Ag groups sue EPA over chlorpyrifos revocation

The American Farm Bureau Foundation and sugar beet, soybean, fruit and vegetable and cotton groups last week sued the Environmental Protection Agency over its decision to to revoke all tolerances of chlorpyrifos.

The groups say the pesticide used to control foliage and soil-borne insect pests is vital to their crops, that they can use it safely, and that EPA ignored its own scientists when it issued the revocation that is scheduled to take effect on Feb. 28. They filed a petition in the U.S. Court of Appeals for the Eighth Circuit in St. Louis, asking for a review of EPA’s decision and a stay of the rule to prevent the “irreparable damage” they say will come to them.

Brad Doyle, soy farmer from Arkansas and president of the American Soybean Association said, “EPA’s proposed interim decision back in December 2020 for the re-registration of chlorpyrifos found 11 high-benefit, low-risk crop uses that the agency was confident ‘will not pose potential risks of concern.’ How can they now deny all uses, even when the court gave them options for keeping those found safe?”

The agricultural stakeholders taking legal action are first seeking an injunction of the rule to prevent the first wave of significant, irreparable damage the chlorpyrifos revocation would cause if it were to take effect on the Feb. 28 implementation date. The groups are ultimately seeking vacatur of the rule where it conflicts with well-established, properly developed science — specifically, the 11 uses found safe.

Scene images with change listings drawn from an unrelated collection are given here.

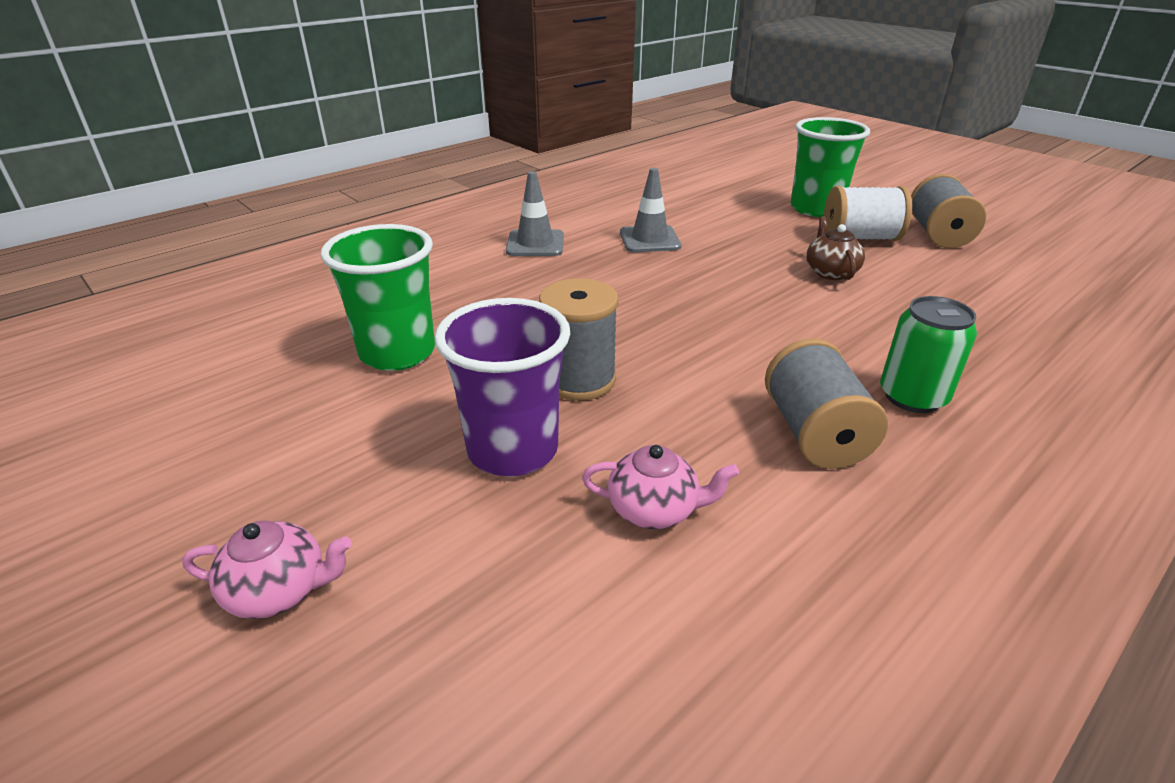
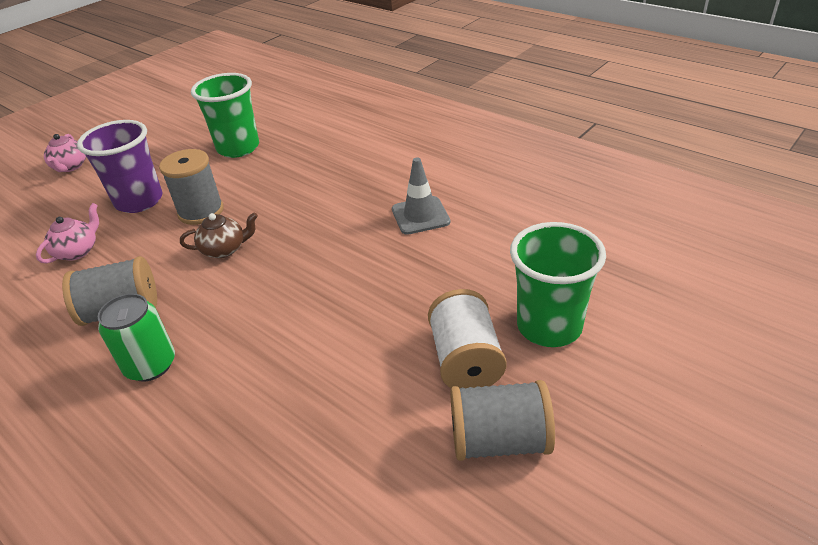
camera: 85 degrees right, 5 degrees up
(535, 244) = (397, 163): grey traffic cone -> none
(654, 510) = (78, 251): pink teapot -> pink teapot turned 150 degrees counterclockwise
(830, 272) = (368, 330): brown teapot -> brown teapot (224, 249)

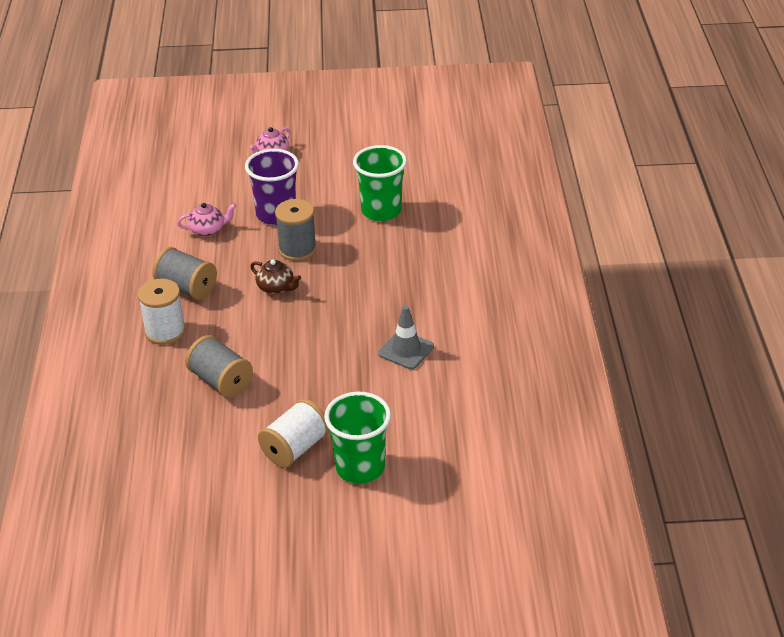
camera: 45 degrees right, 0 degrees up
(150, 365) = (165, 331): green can -> white spool
(499, 440) = (251, 493): grey spool -> grey spool (221, 381)

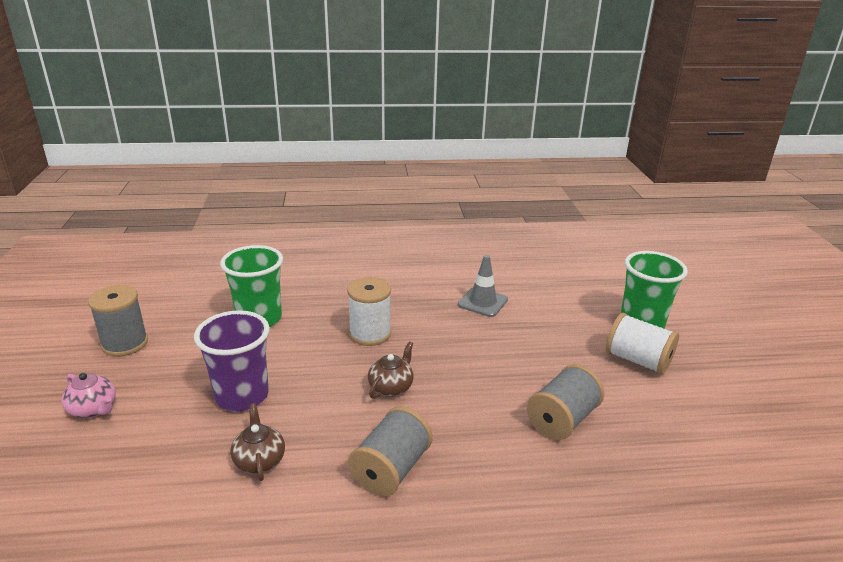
camera: 95 degrees left, 10 degrees down
(165, 331) = (484, 482): white spool -> white spool (370, 334)
(208, 230) = (259, 460): pink teapot -> brown teapot
(297, 249) = (319, 375): grey spool -> grey spool (125, 343)

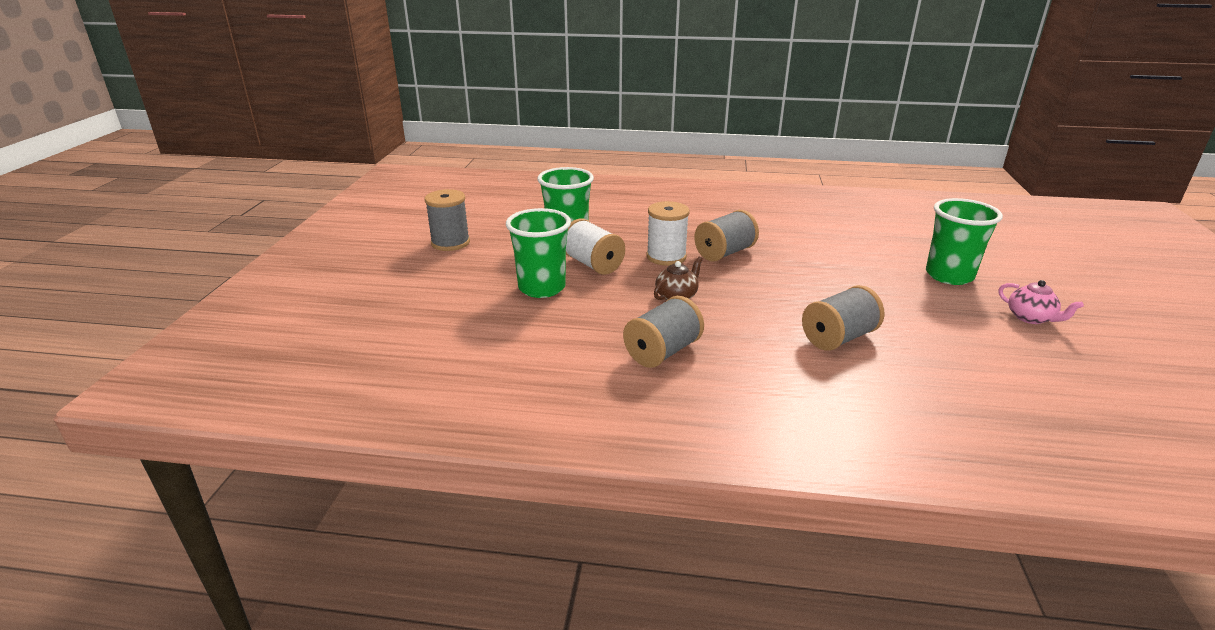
camera: 15 degrees right, 0 degrees up
(94, 409) = (419, 283): pink teapot -> pink teapot (1030, 318)
(242, 396) = (542, 288): purple cup -> green cup
(259, 460) = (548, 331): brown teapot -> none
(428, 321) = (724, 253): none -> grey spool
(482, 302) = (783, 244): grey traffic cone -> none
(637, 360) = (934, 303): white spool -> white spool (593, 264)

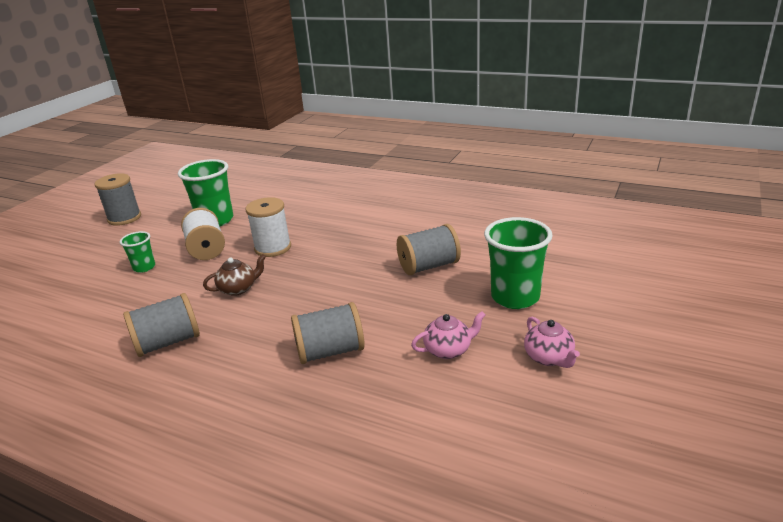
camera: 20 degrees right, 0 degrees up
(542, 288) = (144, 267): green cup -> green cup, size x0.53
(724, 253) = (326, 249): grey spool -> grey spool (429, 266)
(942, 323) = (448, 350): none -> pink teapot

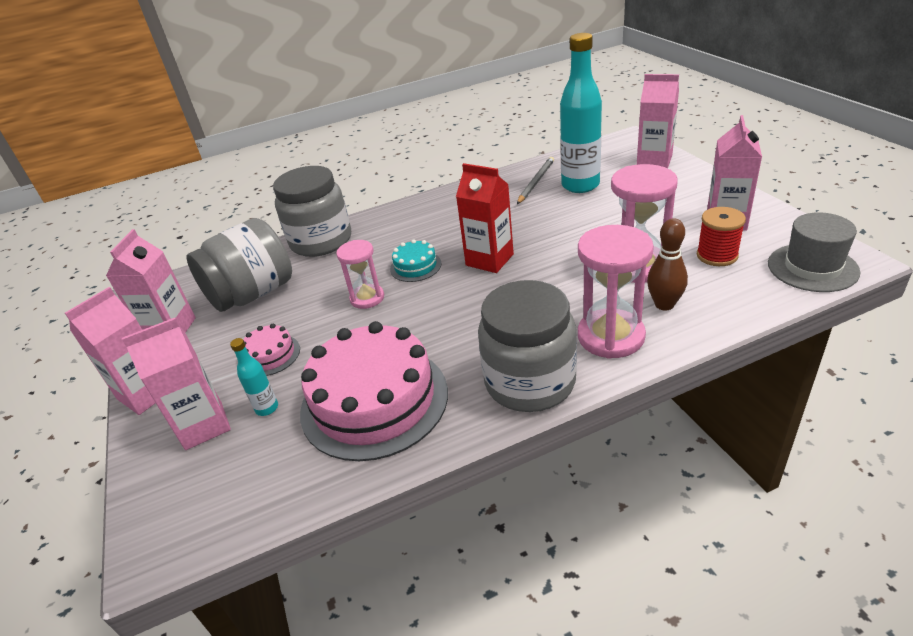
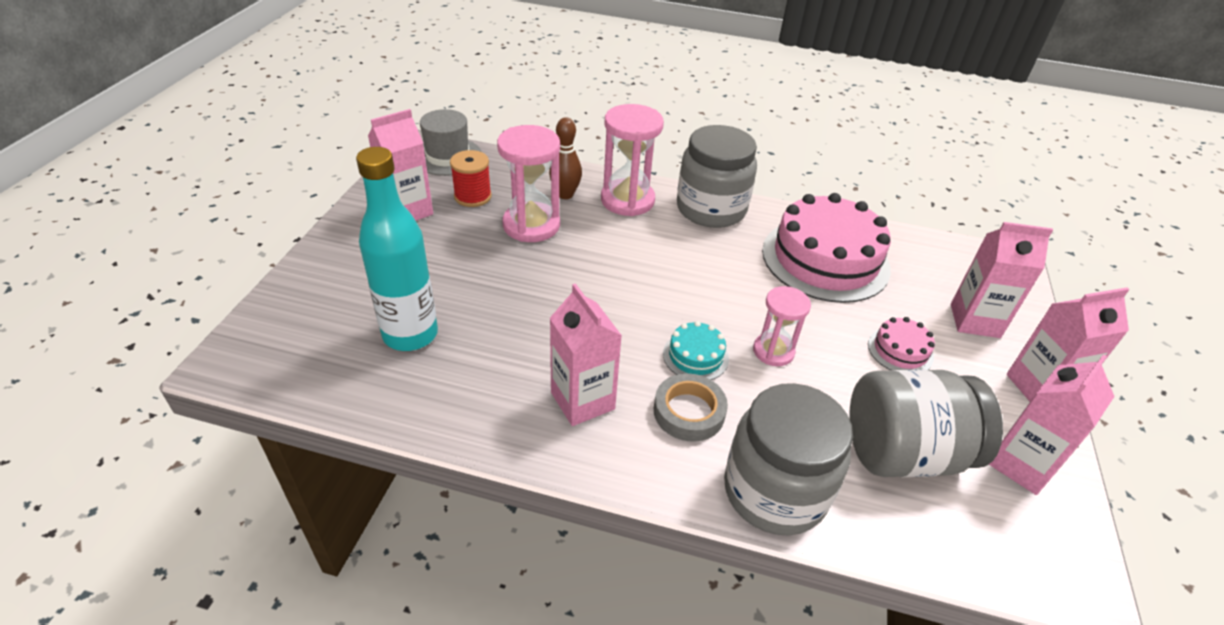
camera: 150 degrees left, 5 degrees up
(267, 408) = (915, 303): turquoise bottle -> none
(393, 242) = (689, 412): none -> grey tape
(489, 260) = (622, 311): red carton -> none
(536, 182) = (432, 380): grey pencil -> none
(654, 161) = (294, 307): pink carton -> pink carton (582, 401)

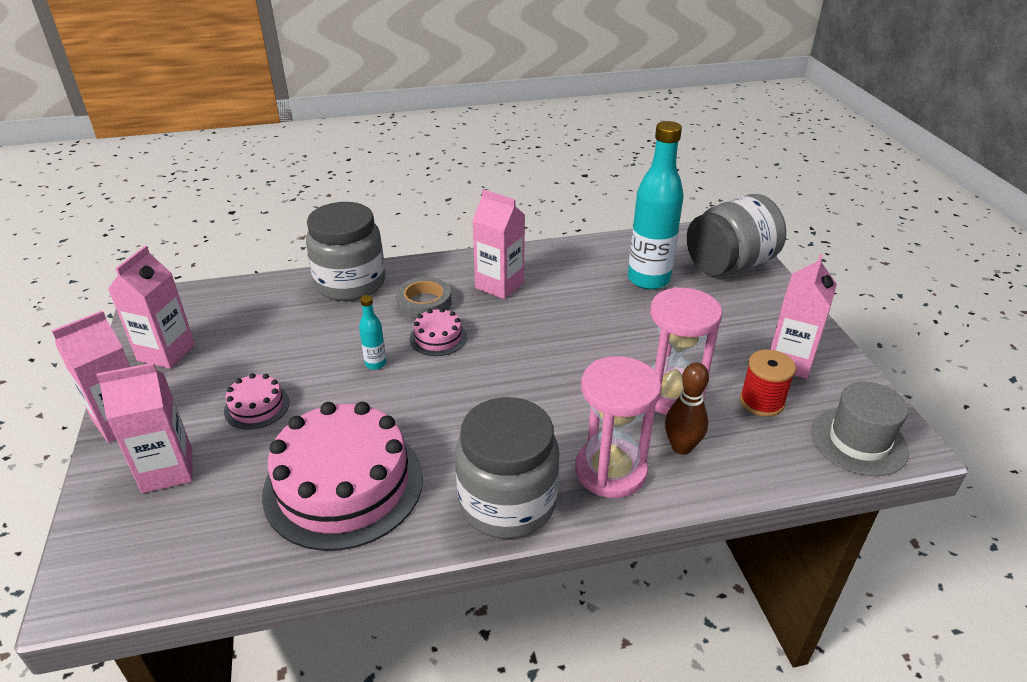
camera: 155 degrees right, 5 degrees down
(695, 356) = (438, 337): turquoise cake -> pink cake
(773, 351) = (375, 364): pink hourglass -> turquoise bottle
(903, 453) = (261, 330): grey jar -> grey jar (729, 265)

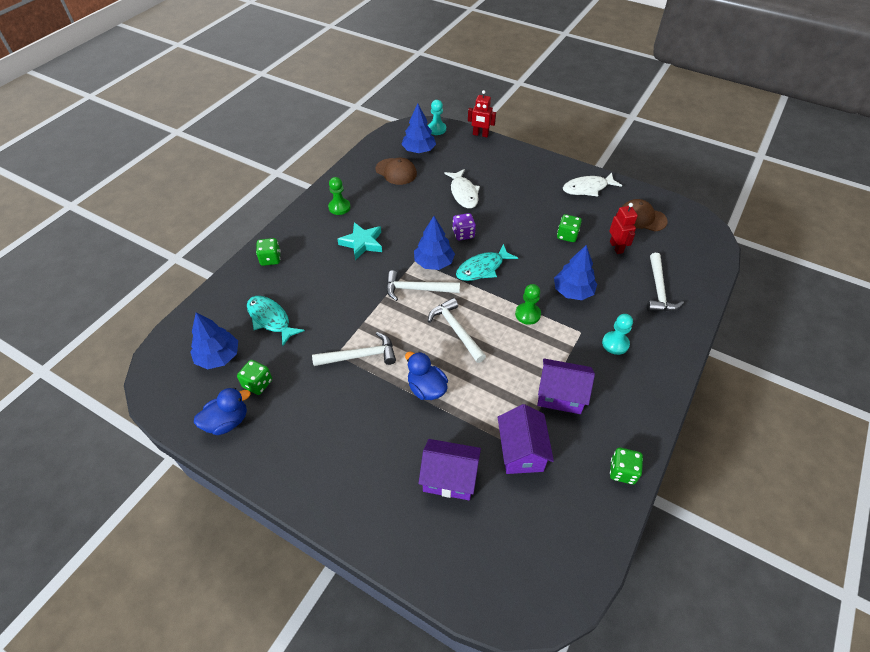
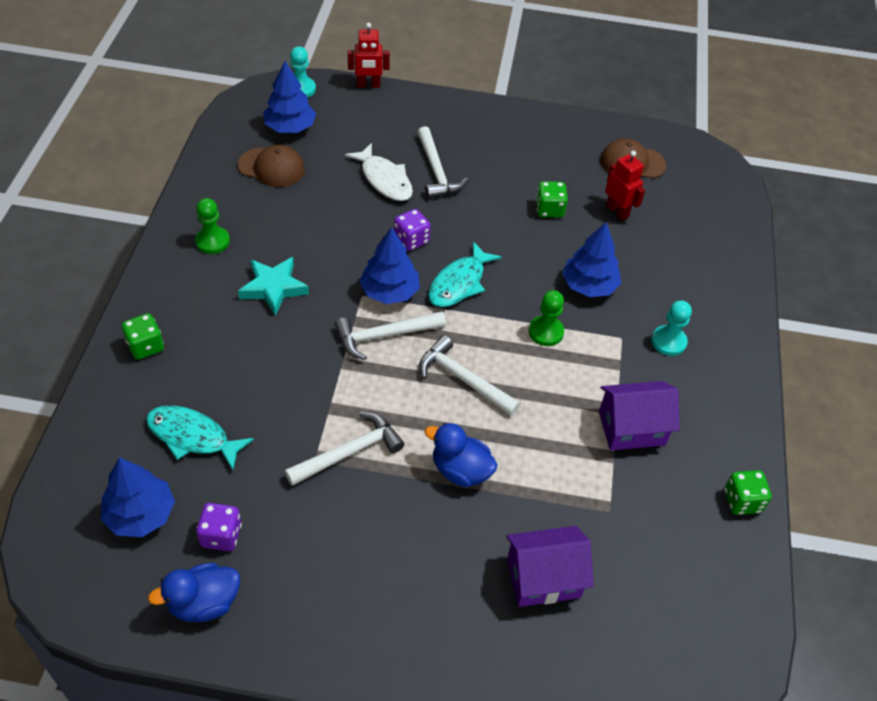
camera: 25 degrees left, 0 degrees up
(227, 422) = (204, 603): blue duck -> blue duck turned 150 degrees counterclockwise
(257, 384) = (221, 535): green dice -> purple dice
(521, 451) = (615, 515): purple house -> none
(587, 188) = (547, 136): white fish -> none
(658, 290) = (690, 257): white hammer -> white hammer (436, 171)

Farmers prioritize safe use of pesticides for a multitude of reasons related to safe food production and stewardship. The revocation rule undermines their efforts by removing a critically needed tool.

“Based on EPA’s own safety assessment of chlorpyrifos for sugarbeets, our growers have depended on this effective and essential product to protect their crops from certain disaster while providing safe, high-quality sugar for American consumers,” said Nate Hultgren, president of American Sugarbeet Growers Association.

“It is unfortunate that we are forced to take these drastic steps ” said Julie Gordon, president of Cherry Marketing Institute.

“However, with the revocation of such an important chemistry in our industry, our growers stand to suffer irreparable harm. Michigan, with almost 5 million sweet and tart cherry trees, grows 70-75% of the total U.S. production of tart cherries and close to 20% of the total production for sweet cherries.

“Chlorpyrifos is critical to the Michigan cherry industry, as there are no alternative products that effectively control trunk borers,” Gordon said.